Stored items
%%

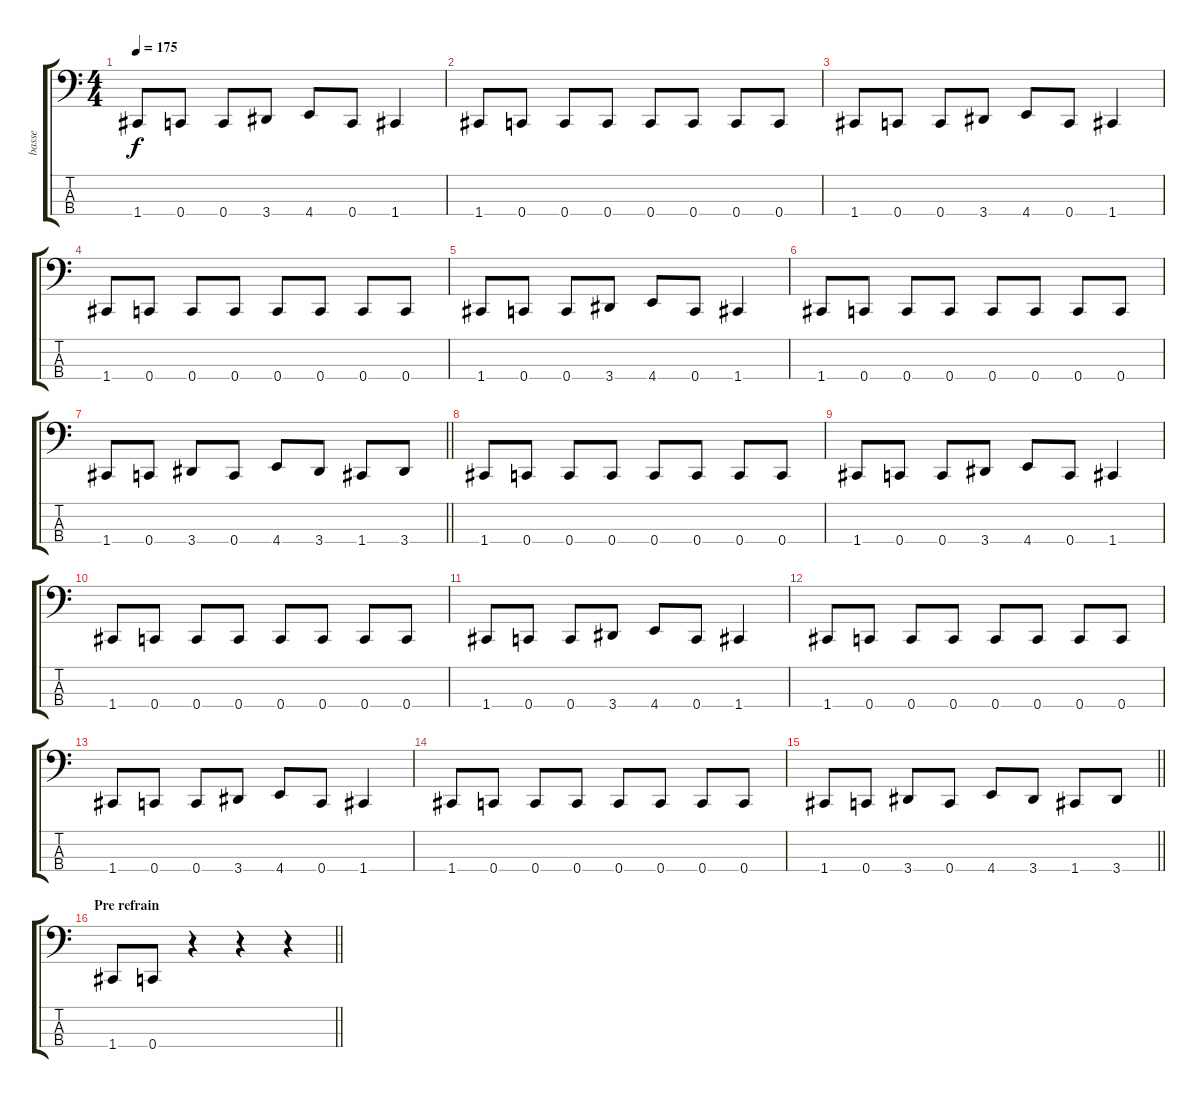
\track ("basse" "basse") {instrument electricbassfinger}
\staff {score tabs}
\tuning (F2 C2 G1 C1) {hide}
\ts (4 4)
\tempo 175
\clef f4
\ks c
1.4.8{dy f} 0.4.8 0.4.8 3.4.8 4.4.8 0.4.8 1.4.4 |
1.4.8 0.4.8 0.4.8 0.4.8 0.4.8 0.4.8 0.4.8 0.4.8 |
1.4.8 0.4.8 0.4.8 3.4.8 4.4.8 0.4.8 1.4.4 |
1.4.8 0.4.8 0.4.8 0.4.8 0.4.8 0.4.8 0.4.8 0.4.8 |
1.4.8 0.4.8 0.4.8 3.4.8 4.4.8 0.4.8 1.4.4 |
1.4.8 0.4.8 0.4.8 0.4.8 0.4.8 0.4.8 0.4.8 0.4.8 |
\barLineRight lightlight
1.4.8 0.4.8 3.4.8 0.4.8 4.4.8 3.4.8 1.4.8 3.4.8 |
1.4.8 0.4.8 0.4.8 0.4.8 0.4.8 0.4.8 0.4.8 0.4.8 |
1.4.8 0.4.8 0.4.8 3.4.8 4.4.8 0.4.8 1.4.4 |
1.4.8 0.4.8 0.4.8 0.4.8 0.4.8 0.4.8 0.4.8 0.4.8 |
1.4.8 0.4.8 0.4.8 3.4.8 4.4.8 0.4.8 1.4.4 |
1.4.8 0.4.8 0.4.8 0.4.8 0.4.8 0.4.8 0.4.8 0.4.8 |
1.4.8 0.4.8 0.4.8 3.4.8 4.4.8 0.4.8 1.4.4 |
1.4.8 0.4.8 0.4.8 0.4.8 0.4.8 0.4.8 0.4.8 0.4.8 |
\barLineRight lightlight
1.4.8 0.4.8 3.4.8 0.4.8 4.4.8 3.4.8 1.4.8 3.4.8 |
\section ("" "Pre refrain")
\barLineRight lightlight
1.4.8 0.4.8 r.4 r.4 r.4
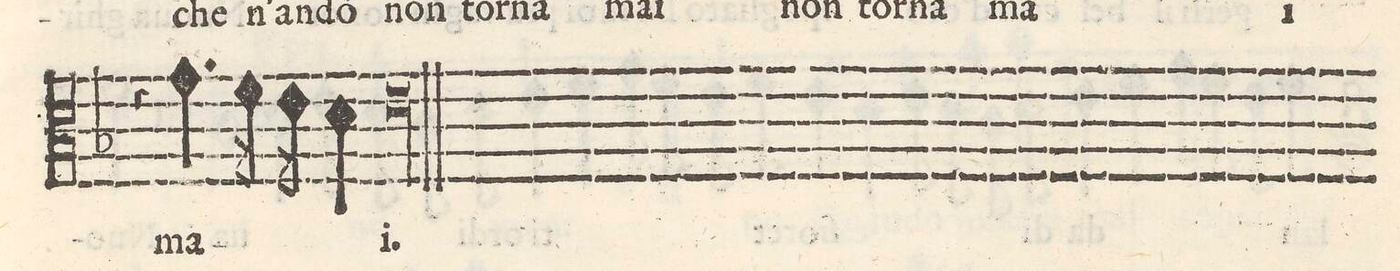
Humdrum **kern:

**kern	**text
*I"QVINTO	*
*clefC3	*
*k[b-]	*
*met(C)	*
*M2/1	*
4r	.
4.g\	ma-
16f\	.
16e\	.
4d\	.
00e	-i.
=34-	=34-
1ryy	.
==	==
*-	*-
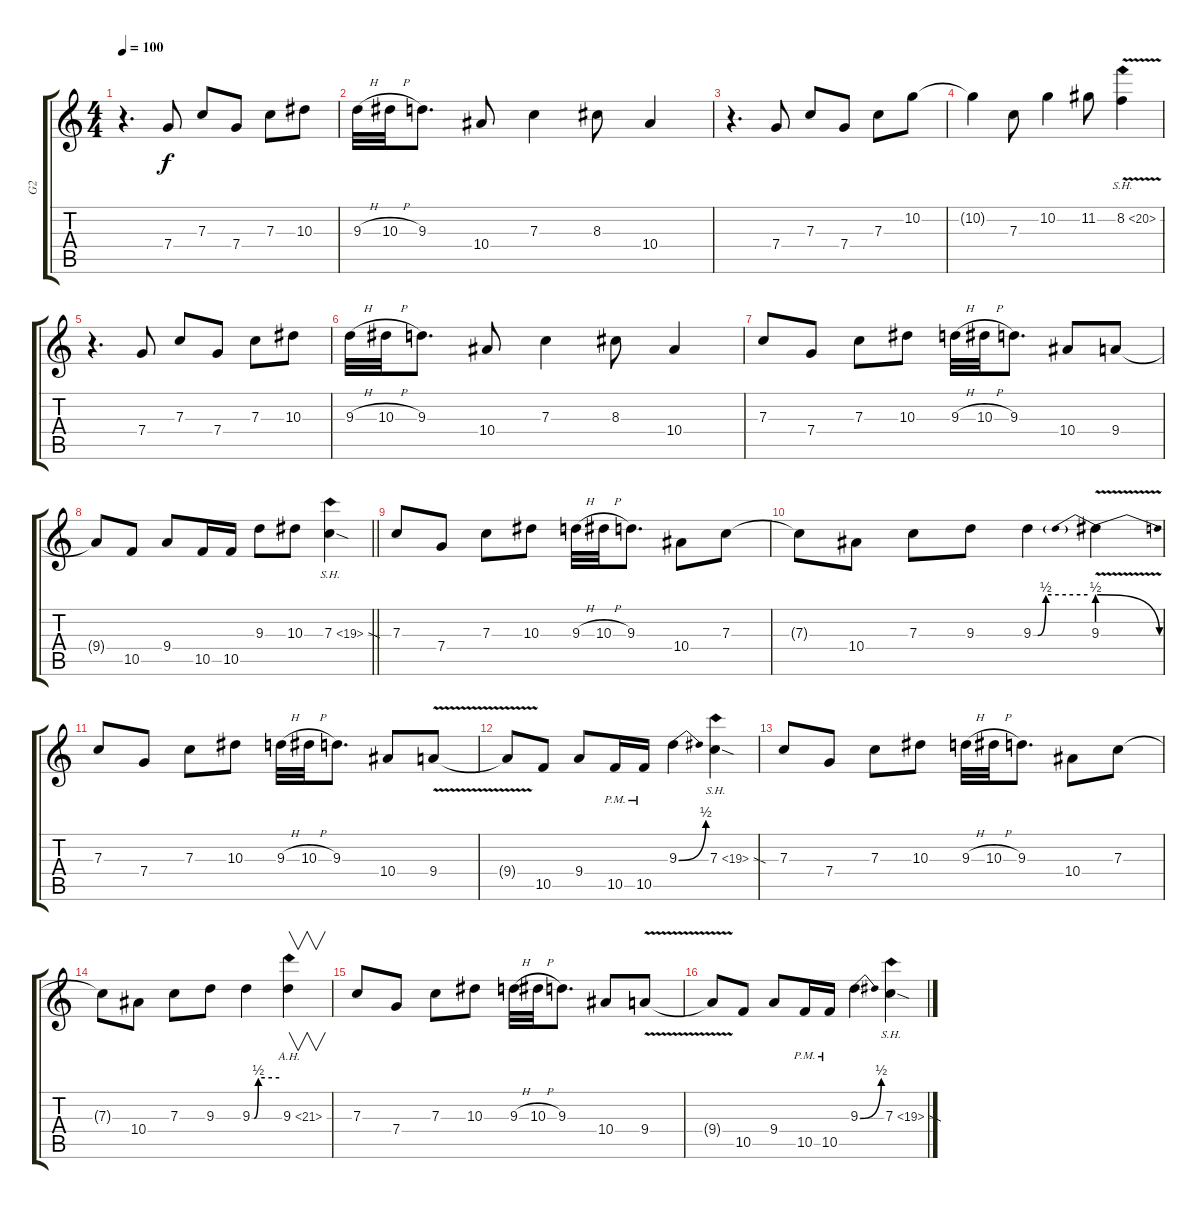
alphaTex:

\track ("G2" "G2") {instrument distortionguitar}
\staff {score tabs}
\tuning (D4 A3 F3 C3 G2 C2) {hide}
\ts (4 4)
\tempo 100
\clef g2
\ks c
r.4{d dy f instrument distortionguitar} 7.4.8 7.3.8 7.4.8 7.3.8 10.3.8 |
9.3{h}.32 10.3{h}.32 9.3.8{d} 10.4.8 7.3.4 8.3.8 10.4.4 |
r.4{d} 7.4.8 7.3.8 7.4.8 7.3.8 10.2.8 |
10.2{t}.4 7.3.8 10.2.4 11.2.8 8.2{sh 12 v}.4 |
r.4{d} 7.4.8 7.3.8 7.4.8 7.3.8 10.3.8 |
9.3{h}.32 10.3{h}.32 9.3.8{d} 10.4.8 7.3.4 8.3.8 10.4.4 |
7.3.8 7.4.8 7.3.8 10.3.8 9.3{h}.32 10.3{h}.32 9.3.8{d} 10.4.8 9.4.8 |
\barLineRight lightlight
9.4{t}.8 10.5.8 9.4.8 10.5.16 10.5.16 9.3.8 10.3.8 7.3{sh 12 sod}.4 |
7.3.8 7.4.8 7.3.8 10.3.8 9.3{h}.32 10.3{h}.32 9.3.8{d} 10.4.8 7.3.8 |
7.3{t}.8 10.4.8 7.3.8 9.3.8 9.3{be (custom 0 0 5 0 14 2 60 2)}.4 9.3{be (prebendrelease 0 2 60 0) v}.4 |
7.3.8 7.4.8 7.3.8 10.3.8 9.3{h}.32 10.3{h}.32 9.3.8{d} 10.4.8 9.4{v}.8 |
9.4{t}.8 10.5.8 9.4.8 10.5{pm}.16 10.5{pm}.16 9.3{be (bend 0 0 60 2)}.4 7.3{sh 12 sod}.4 |
7.3.8 7.4.8 7.3.8 10.3.8 9.3{h}.32 10.3{h}.32 9.3.8{d} 10.4.8 7.3.8 |
7.3{t}.8 10.4.8 7.3.8 9.3.8 9.3{be (custom 0 0 5 0 14 2 60 2)}.4 9.3{ah 12}.4{v} |
7.3.8 7.4.8 7.3.8 10.3.8 9.3{h}.32 10.3{h}.32 9.3.8{d} 10.4.8 9.4{v}.8 |
9.4{t}.8 10.5.8 9.4.8 10.5{pm}.16 10.5{pm}.16 9.3{be (bend 0 0 60 2)}.4 7.3{sh 12 sod}.4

%%

Return every line of the rows above that contains the string "tuning", matching case exactly.

\tuning (F2 C2 G1 C1) {hide}
\tuning (D4 A3 F3 C3 G2 C2) {hide}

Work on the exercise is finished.